Website editor Naufal Khan has had enough of online homophobic abuse. He’s taking a woman to the Equality Court after she allegedly called him an anti-gay slur on social media.
Khan, who is the openly gay founder and editor of Indian Spice, says he was harassed by a Durban woman because of a story he published about a radio presenter who allegedly posted anti-Muslim comments on Facebook.
Pauline Rosanna Sangham, who hosted the Christian show Gospel Hour, was recently fired from Lotus FM, reportedly in part because of the Islamophobic statements.
This controversy saw a group of Christian supporters coming to her defence, and that included attacking Khan, who had strongly criticised Sangham. In a series of heated exchanges, one of the individuals, Devi Munisami, allegedly made a number of derogatory references to Khan’s sexuality.
“Naufal Khan, he needs a couple of women to drag him out of his comfort zone…” she is reported to have said, adding, “I must give him my grandmother’s panties so he can act like one.”
When Khan called her out on her homophobia, Munisami allegedly responded by describing him as: “A f****t with a mouth.”
Munisami appears to have previously published homophobic comments online, including, for example, stating that “gay marriages have more rights than a baby’s right to life”.
Khan has refused to let the matter go and has approached OUT’s Love Not Hate Campaign and the Center for Human Rights at the University of Pretoria. They have agreed to assist him in taking Munisami to the Equality Court over her comments.
“Taking onto context that Cabinet passed the Hate Crimes Bill last month, this is perfect timing,” says Khan. “Vicky Momberg went to jail for what she said and it’s time that Devi learned a lesson.”
He believes that comments like the ones allegedly made by Munisami can fuel more hatred against the LGBT community and could lead to “someone actually harming an LGBT person”.
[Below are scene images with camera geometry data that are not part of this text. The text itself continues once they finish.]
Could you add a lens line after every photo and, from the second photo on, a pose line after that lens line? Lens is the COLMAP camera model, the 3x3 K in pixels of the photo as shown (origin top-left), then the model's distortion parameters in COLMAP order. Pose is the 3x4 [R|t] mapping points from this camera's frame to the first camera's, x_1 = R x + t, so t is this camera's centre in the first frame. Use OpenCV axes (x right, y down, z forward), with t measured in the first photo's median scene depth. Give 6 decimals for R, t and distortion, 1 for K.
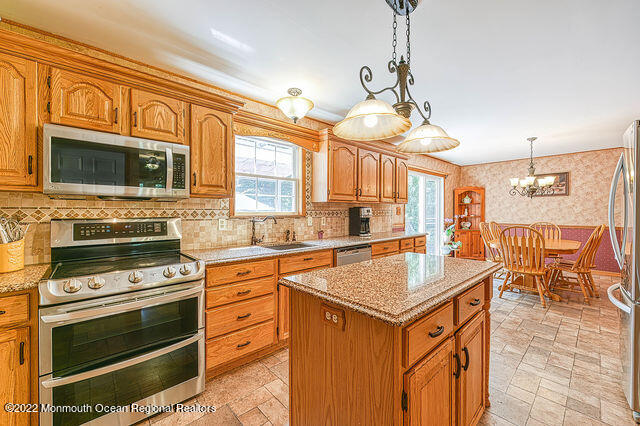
lens RADIAL K [[258.5, 0, 320.0], [0, 258.5, 213.0], [0, 0, 1]] dist [-0.000051, 0.000053]
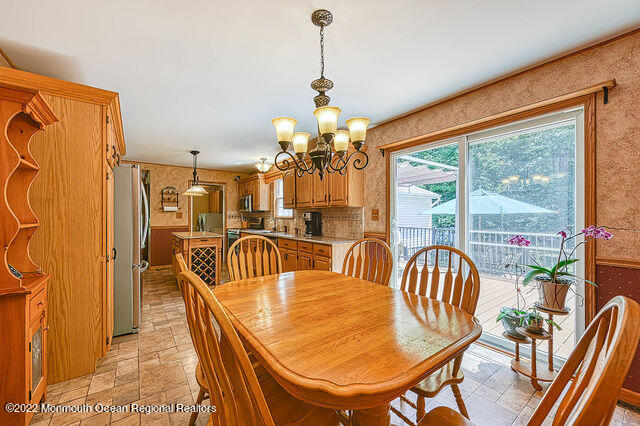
lens RADIAL K [[258.5, 0, 320.0], [0, 258.5, 213.0], [0, 0, 1]] dist [-0.000051, 0.000053]
pose [[-0.125424, -0.002777, -0.992099, 2.189971], [0.000290, 0.999996, -0.002836, -0.020902], [0.992103, -0.000643, -0.125423, 1.920955]]
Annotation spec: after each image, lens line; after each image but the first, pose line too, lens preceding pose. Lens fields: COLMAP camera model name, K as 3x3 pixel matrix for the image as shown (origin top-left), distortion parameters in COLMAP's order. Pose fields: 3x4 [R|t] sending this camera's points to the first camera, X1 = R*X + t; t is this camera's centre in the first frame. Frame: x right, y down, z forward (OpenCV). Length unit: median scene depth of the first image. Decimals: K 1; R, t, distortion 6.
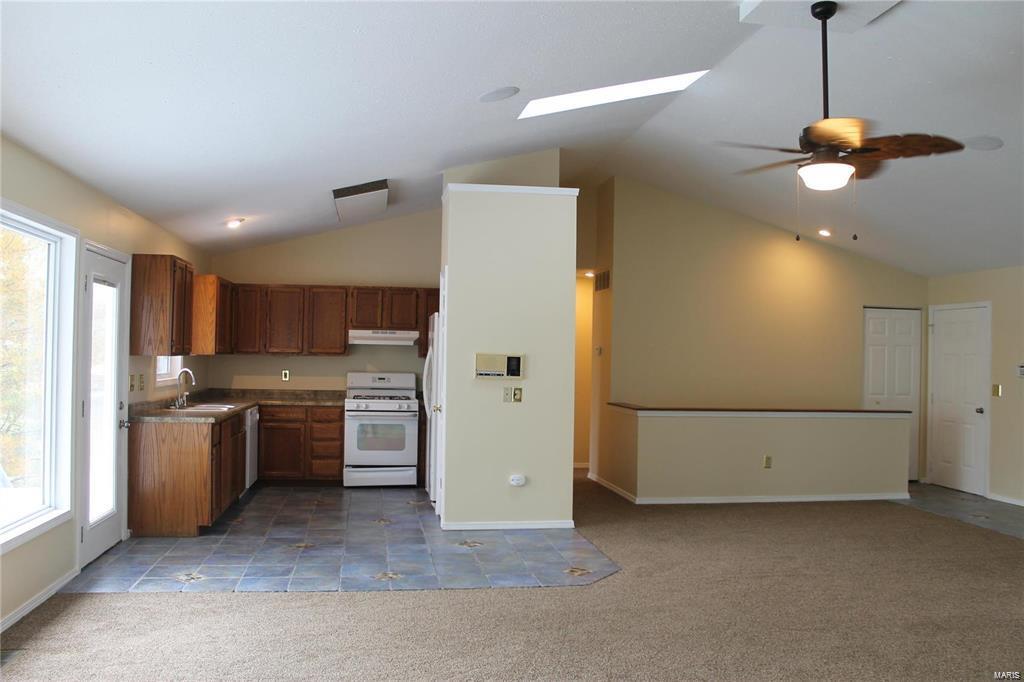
lens RADIAL K [[858.9, 0, 510.7], [0, 858.9, 340.3], [0, 0, 1]] dist [-0.122473, 0.093440]
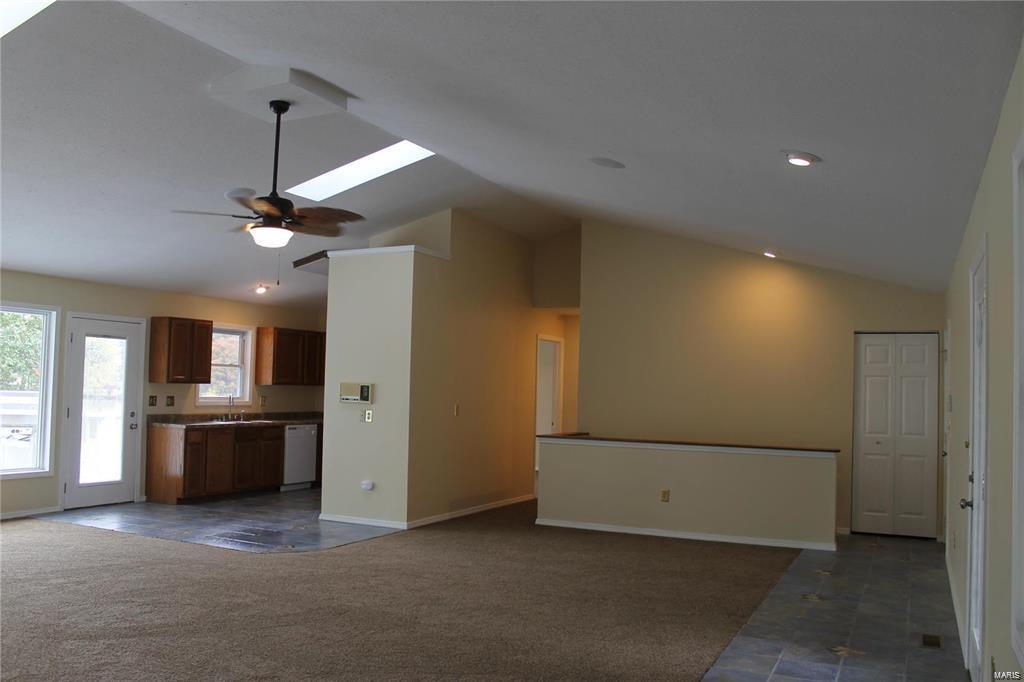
lens RADIAL K [[858.9, 0, 506.1], [0, 858.9, 340.0], [0, 0, 1]] dist [-0.122473, 0.093440]
pose [[0.818464, -0.029125, -0.573819, 0.838501], [0.001349, 0.998809, -0.048772, 0.013870], [0.574556, 0.039144, 0.817529, 0.095029]]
Khan says that, “We see cases where it starts with an insult and sometimes leads to violence,” and insists that it is important to take a stand against occurrences of hate speech.
“If not, we’re just sitting back and letting everybody perpetuate the hate,” he adds.
If you have been a victim of online LGBT hate speech you can report it to the Love Not Hate campaign or report the incident anonymously via South Africa’s first LGBT hate crime reporting site.
You can also lodge a complaint with the SA Human Rights Commission or take the matter to the Equality Court.
UPDATE 16/04/2018: Devi Munisami has messaged Mambaonline with a response to Khan’s claims. She wrote: “As God is my witness I NEVER knew F****t was derogatory, just thought it’s another word for gay, because I will never discriminate another human being.” Munisami also alleges that Khan used derogatory words against her, which she described as “hate speech against women”. She said she’d had discussions with POWA (People Opposing Women Abuse) in this regard. Munisami added: “I am totally against any form of abuse against women and children or humanity.”